Protein Kinase CK2: A Targetable BCR-ABL Partner in Philadelphia Positive Leukemias

1Department of Clinical and Biological Sciences, University of Turin, 10043 Orbassano, Italy
2Department of Oncology, University of Turin, 10043 Orbassano, Italy

Received 27 October 2015; Accepted 20 December 2015

Academic Editor: Estella M. Matutes

Copyright © 2015 Alessandro Morotti et al. This is an open access article distributed under the Creative Commons Attribution License, which permits unrestricted use, distribution, and reproduction in any medium, provided the original work is properly cited.
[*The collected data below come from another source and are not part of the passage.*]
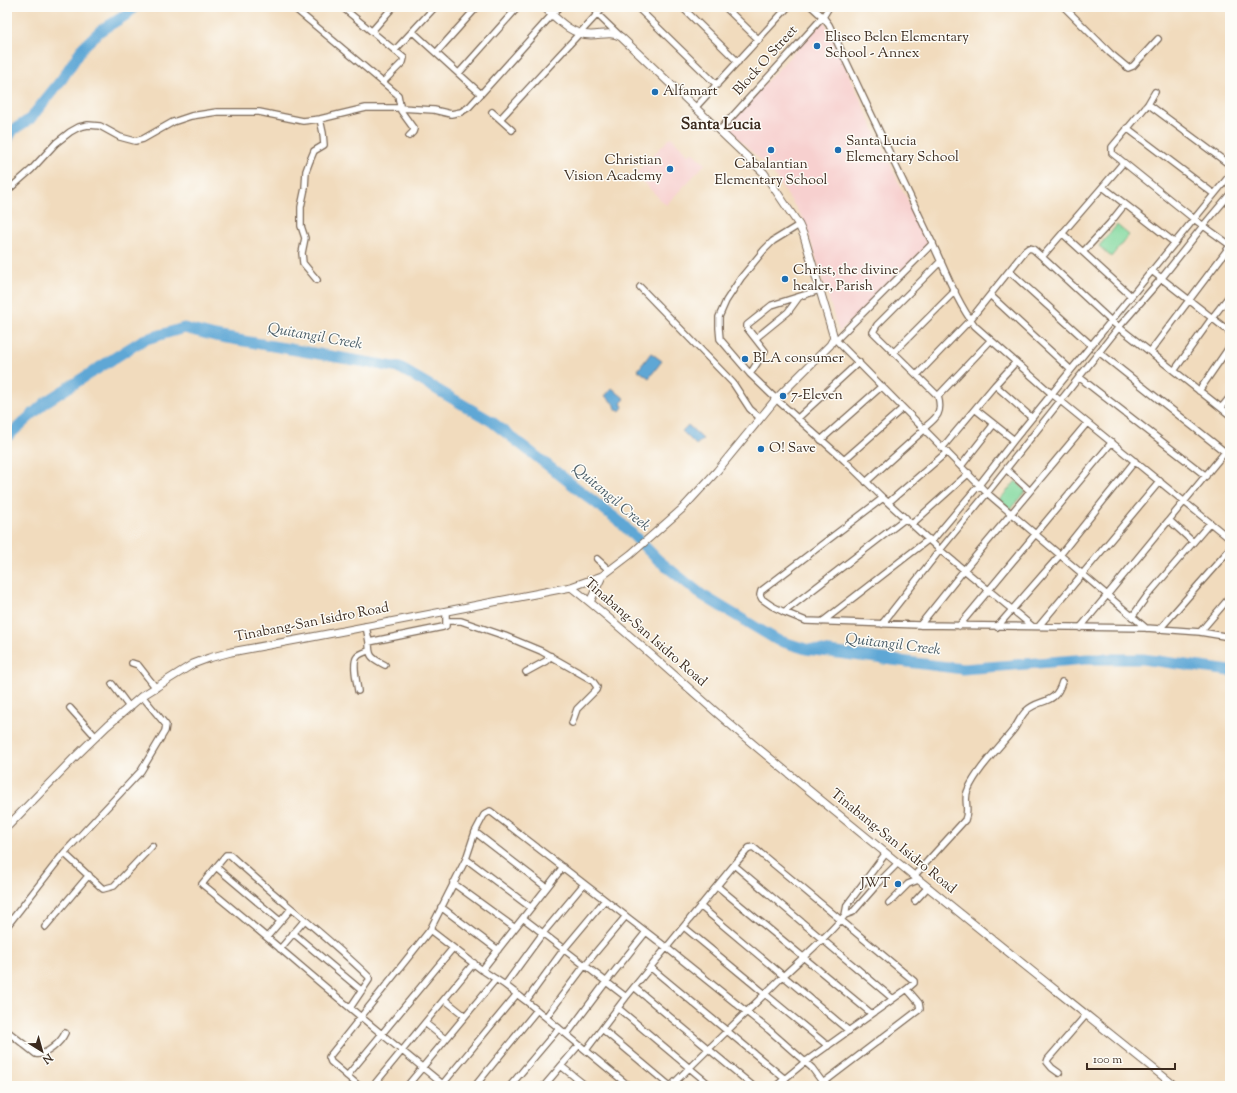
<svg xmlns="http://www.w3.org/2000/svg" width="1237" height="1093" font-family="'Sorts Mill Goudy',serif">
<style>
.built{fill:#f7d0cf}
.green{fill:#80d89d;stroke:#5e815e}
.water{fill:#5ea7d5;stroke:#4c687a}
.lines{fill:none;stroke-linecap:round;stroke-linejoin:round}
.river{stroke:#5ea7d5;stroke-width:11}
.minor-casing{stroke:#7b6856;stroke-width:8}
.tertiary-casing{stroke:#7b6856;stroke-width:9}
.minor{stroke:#fff;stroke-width:5.5}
.tertiary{stroke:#fff;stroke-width:7}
.poi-dot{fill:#1f6fb2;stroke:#fdfcf7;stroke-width:1.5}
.labels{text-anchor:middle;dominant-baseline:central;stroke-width:3;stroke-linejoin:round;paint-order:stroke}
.poi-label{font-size:14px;fill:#3b2a1e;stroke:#fdfcf7;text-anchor:start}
.street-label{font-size:14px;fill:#3b2a1e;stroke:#fdfcf7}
.water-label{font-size:15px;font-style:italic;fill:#495c67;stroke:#fdfcf7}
.quarter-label{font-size:16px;font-weight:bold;fill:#3b2a1e;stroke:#fdfcf7}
</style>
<rect width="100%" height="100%" fill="#fdfcf7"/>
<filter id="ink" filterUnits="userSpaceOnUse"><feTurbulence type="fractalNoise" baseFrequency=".025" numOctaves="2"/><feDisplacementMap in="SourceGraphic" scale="8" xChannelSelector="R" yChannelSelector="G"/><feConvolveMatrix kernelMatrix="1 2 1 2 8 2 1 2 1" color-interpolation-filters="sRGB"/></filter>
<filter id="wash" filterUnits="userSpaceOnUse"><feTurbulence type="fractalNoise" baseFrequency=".012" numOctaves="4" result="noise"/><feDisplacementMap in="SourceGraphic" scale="16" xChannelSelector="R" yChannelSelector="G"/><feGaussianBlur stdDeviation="0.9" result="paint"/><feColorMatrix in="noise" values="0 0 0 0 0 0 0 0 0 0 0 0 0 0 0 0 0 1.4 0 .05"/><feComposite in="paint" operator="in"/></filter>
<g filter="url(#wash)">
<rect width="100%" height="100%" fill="#f1dbbd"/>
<path class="built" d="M 824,20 L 897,179 L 930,243 L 839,332 L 804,220 L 770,169 L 725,126 Z
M 671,137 L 689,155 L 692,152 L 705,164 L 666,205 L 635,174 Z"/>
<path class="green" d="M 1117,225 L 1129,235 L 1111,257 L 1099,246 Z
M 1016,481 L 1026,491 L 1010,509 L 999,500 Z"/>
<path class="water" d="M 651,353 L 662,361 L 649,378 L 638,370 Z
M 612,388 L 625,399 L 621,403 L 623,407 L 620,411 L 616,410 L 615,405 L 605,396 Z
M 688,425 L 703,439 L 696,445 L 682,431 Z"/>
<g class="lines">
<path class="river" d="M 7,140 L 13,130 L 30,119 L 62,79 L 83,47 L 100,31 L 126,15 L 134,7
M 7,437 L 47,401 L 127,350 L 143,340 L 184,328 L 215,336 L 400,368 L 491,421 L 619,521 L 657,559 L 702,595 L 777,640 L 806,649 L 963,669 L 1087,659 L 1143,659 L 1230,671"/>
</g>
</g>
<g filter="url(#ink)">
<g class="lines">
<defs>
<path id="minor" d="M 293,7 L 398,95 L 401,111 L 414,129 L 413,132 L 409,136
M 342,7 L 404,58 L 403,62 L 383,82
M 637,7 L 717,85
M 682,7 L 738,62
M 725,7 L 759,40
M 812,7 L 823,17 L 829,25 C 862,95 895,165 928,234 C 943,264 955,300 975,326 L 1052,394 L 1230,539
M 1064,7 L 1110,53 L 1128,68 L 1133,66 L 1158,39
M 597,14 L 620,36
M 372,31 L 393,7
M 413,32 L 481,94
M 395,50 L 435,7
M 436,53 L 477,7
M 459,73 L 518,7
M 1155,92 L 1148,104 L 1112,147 L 1112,153 L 1194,219 L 1230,245
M 1148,104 L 1230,165
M 695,108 L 788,7
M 492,112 L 512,130
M 500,119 L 604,7
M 1127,128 L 1214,194
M 719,131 L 823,17 L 829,7
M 1103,187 L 1175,243
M 7,191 L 31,170 L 56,143 L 70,132 L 79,127 L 88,125 L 100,126 L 120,137 L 135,141 L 143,139 L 173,122 L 191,116 L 217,112 L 259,112 L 303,121 L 320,119 L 366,108 L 400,108 L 434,110 L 451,114 L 461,112 L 469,107 L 481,94 L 559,7
M 799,225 L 773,241 L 764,250 L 741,278 L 726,301 L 719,317 L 719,328 L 720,339 L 750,374 L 776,399 L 844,460 L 883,498 L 940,550 L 1032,626
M 1063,234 L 1131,296
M 1083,252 L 1110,223 L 1125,204
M 1042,257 L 1123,163
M 941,261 L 877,325 L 873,332 L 938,396 L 991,340
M 1009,271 L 1091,345
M 1152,271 L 1230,332
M 317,280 L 303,263 L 302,253 L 305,238 L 301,226 L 301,207 L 305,188 L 306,171 L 309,163 L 314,151 L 324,145 L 323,133 L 320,119
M 640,287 L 733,383 L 750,409 L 760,418
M 990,295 L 1071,370
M 756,338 L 788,312 L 799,297
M 834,338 L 987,493 L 1146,628
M 836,340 L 933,243
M 894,352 L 955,291
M 1099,352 L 1225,452
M 1150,352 L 1230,246
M 1174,371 L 1212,318 L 1230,295
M 750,374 L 765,351 L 747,328 L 747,325 L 772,305 L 820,290
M 917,375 L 970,320 L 1025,251 L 1029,248 L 1033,249 L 1042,257 L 1111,321 L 1230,415
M 1079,377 L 1206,476
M 995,385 L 1032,418
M 1199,391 L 1230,346
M 1221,408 L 1230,397
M 975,409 L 1014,440
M 798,418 L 859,362
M 924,428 C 936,418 943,414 938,396
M 821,440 L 882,386
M 943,447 L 995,385 L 1016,362
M 844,460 L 903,408
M 961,466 L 994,424
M 1006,469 L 1030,491
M 866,482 L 925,429
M 883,498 L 761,591 L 760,595 L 762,599 L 772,606 L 784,612 L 806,621 L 920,625 L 1146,628 L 1200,632 L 1230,637
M 889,502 L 947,452
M 1169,520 L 1193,542
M 912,524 L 969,473
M 931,542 L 979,485 L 1014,440 L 1230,175
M 597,559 L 609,570
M 784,612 L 906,518
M 1132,617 L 1147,596 L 1210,523
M 447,621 L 461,621 L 505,636 L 541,651 L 592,680 L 597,687 L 596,690 L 577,709 L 572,723
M 822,622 L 929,539
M 882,624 L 940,550 L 987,493 L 1119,327 L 1161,279 L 1203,226 L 1230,194
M 920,625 L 964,570 L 1087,423
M 366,626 L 369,642 L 443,627 L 446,626 L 446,611
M 959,626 L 1112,442
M 1039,626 L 1160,481
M 997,627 L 1060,555 L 1135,461
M 1080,628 L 1230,446
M 1159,630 L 1230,549
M 1200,632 L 1230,597
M 369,642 C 369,658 372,658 385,665
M 132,663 L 138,665 L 156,688
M 526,672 L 546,661 L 551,656
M 112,684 L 130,708
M 358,691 C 357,683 352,663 357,657 C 359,654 365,652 368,651
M 70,708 L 96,737
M 475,832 L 546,887
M 64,853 L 103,889 L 114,886 L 152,846
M 886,853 L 847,905 L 845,915 L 853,912 L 881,880 L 898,863
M 466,859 L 530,907
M 734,865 L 892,998
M 216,867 L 280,921
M 914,876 L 965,820 C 970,809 963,799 968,790 C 978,768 999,748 1014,729 C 1018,723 1021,716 1026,711 C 1039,698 1055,706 1062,682
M 453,883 L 515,928
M 717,886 L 872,1014
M 915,901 L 928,887
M 889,903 L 908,884 L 918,880
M 700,906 L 849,1031
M 441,907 L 498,950
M 523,918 L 626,997
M 7,926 L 64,853 L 141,771 L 165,731 L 166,725 L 142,696
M 45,927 L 89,875
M 684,927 L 828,1046
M 430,930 L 482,970 L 505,985 L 526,1001 L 629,1086
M 293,933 L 361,990
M 267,937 L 291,909
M 280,949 L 304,921
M 650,967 L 785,1079
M 482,970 L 563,867
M 505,985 L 543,933 L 584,884
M 634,987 L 753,1086
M 445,1000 L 465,1016
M 526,1001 L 564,949 L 605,900
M 350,1008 L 369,980 L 369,977 C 325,934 275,897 230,855 L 226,855 L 202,884 C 256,927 308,973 361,1017 L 445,1086
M 618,1008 L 711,1086
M 546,1017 L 585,965 L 626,916
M 425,1023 L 445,1039
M 602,1029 L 670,1086
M 7,1031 L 36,1054 C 46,1056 61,1042 65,1033
M 567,1034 L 606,982 L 646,932
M 586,1050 L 626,997 L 734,865 L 749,848 L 753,847 L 914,981 L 914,983 L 907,989 L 805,1062 L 776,1086
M 561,1066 L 586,1086
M 1059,1073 L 1052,1068 L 1047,1062 L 1048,1059 L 1086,1015
M 347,1076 L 453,948
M 359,1086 L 331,1062 L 329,1057 L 430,930 L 466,859 L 475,832 L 484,815 L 490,811 L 667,948 L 769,1030 L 812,1068 L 823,1083
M 373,1086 L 474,963
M 407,1086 L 496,979
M 441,1086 L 517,994
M 475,1086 L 537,1010
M 510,1086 L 559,1028
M 544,1086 L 579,1045
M 671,1086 C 707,1050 744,1015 780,979 C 802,958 826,938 845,915
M 819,1086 L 920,1009 L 919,1003 L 907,989"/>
<path id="tertiary" d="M 544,7 C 557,19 571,35 591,35 C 602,35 611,31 621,37 L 764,173 L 799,225 L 804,236 L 834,338 L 830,345 L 776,399 L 717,471 L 682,509 L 631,554 L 602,576 L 571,587
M 590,602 L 602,576
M 7,827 L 75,757 L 107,726 L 142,696 L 193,664 L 209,658 L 231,652 L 307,638 L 571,587 C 636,638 695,696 759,749 C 896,863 1036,974 1175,1086"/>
</defs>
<use href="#minor" class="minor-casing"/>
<use href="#tertiary" class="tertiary-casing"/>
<use href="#minor" class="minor"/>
<use href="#tertiary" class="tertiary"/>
</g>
</g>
<g class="poi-dot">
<circle cx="817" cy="46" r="4"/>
<circle cx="655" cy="92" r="4"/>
<circle cx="771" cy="150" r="4"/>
<circle cx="838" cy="150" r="4"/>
<circle cx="670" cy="169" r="4"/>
<circle cx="785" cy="279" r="4"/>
<circle cx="745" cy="359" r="4"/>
<circle cx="783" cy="396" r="4"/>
<circle cx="761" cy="449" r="4"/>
<circle cx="898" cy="884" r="4"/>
</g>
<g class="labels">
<g class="poi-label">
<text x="825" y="38">Eliseo Belen Elementary<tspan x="825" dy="16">School - Annex</tspan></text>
<text x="663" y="92">Alfamart</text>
<text x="846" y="142">Santa Lucia<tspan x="846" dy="16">Elementary School</tspan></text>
<text x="662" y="161" text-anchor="end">Christian<tspan x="662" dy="16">Vision Academy</tspan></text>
<text x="771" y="165" text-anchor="middle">Cabalantian<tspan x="771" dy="16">Elementary School</tspan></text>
<text x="793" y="271">Christ, the divine<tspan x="793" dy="16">healer, Parish</tspan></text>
<text x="753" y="359">BLA consumer</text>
<text x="791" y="396">7-Eleven</text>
<text x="769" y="449">O! Save</text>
<text x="890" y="884" text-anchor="end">JWT</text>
</g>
<g class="street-label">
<text transform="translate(766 61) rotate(-48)">Block O Street</text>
<text transform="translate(312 623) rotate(-11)">Tinabang-San Isidro Road</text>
<text transform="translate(645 633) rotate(41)">Tinabang-San Isidro Road</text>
<text transform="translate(893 842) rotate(39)">Tinabang-San Isidro Road</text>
</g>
<g class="water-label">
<text transform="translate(315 337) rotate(10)">Quitangil Creek</text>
<text transform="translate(611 498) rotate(40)">Quitangil Creek</text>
<text transform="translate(893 645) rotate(7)">Quitangil Creek</text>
</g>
<g class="quarter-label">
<text x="721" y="125">Santa Lucia</text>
</g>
</g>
<rect width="1237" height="1093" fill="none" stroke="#fdfcf7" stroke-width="24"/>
<g transform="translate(42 1051) rotate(143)" stroke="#fdfcf7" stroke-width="3" paint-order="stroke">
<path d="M0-3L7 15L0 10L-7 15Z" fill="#3b2a1e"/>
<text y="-6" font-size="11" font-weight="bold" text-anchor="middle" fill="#3b2a1e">N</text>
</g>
<path d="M1087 1063v6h88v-6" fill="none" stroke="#3b2a1e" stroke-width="2"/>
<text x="1093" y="1063" font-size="12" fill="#3b2a1e" stroke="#fdfcf7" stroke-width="3" paint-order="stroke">100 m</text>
</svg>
BCR-ABL-mediated leukemias, either Chronic Myeloid Leukemia (CML) or Philadelphia positive Acute Lymphoblastic Leukemia (ALL), are the paradigm of targeted molecular therapy of cancer due to the impressive clinical responses obtained with BCR-ABL specific tyrosine kinase inhibitors (TKIs). However, BCR-ABL TKIs do not allow completely eradicating both CML and ALL. Furthermore, ALL therapy is associated with much worse responses to TKIs than those observed in CML. The identification of additional pathways that mediate BCR-ABL leukemogenesis is indeed mandatory to achieve synthetic lethality together with TKI. Here, we review the role of BCR-ABL/protein kinase CK2 interaction in BCR-ABL leukemias, with potentially relevant implications for therapy.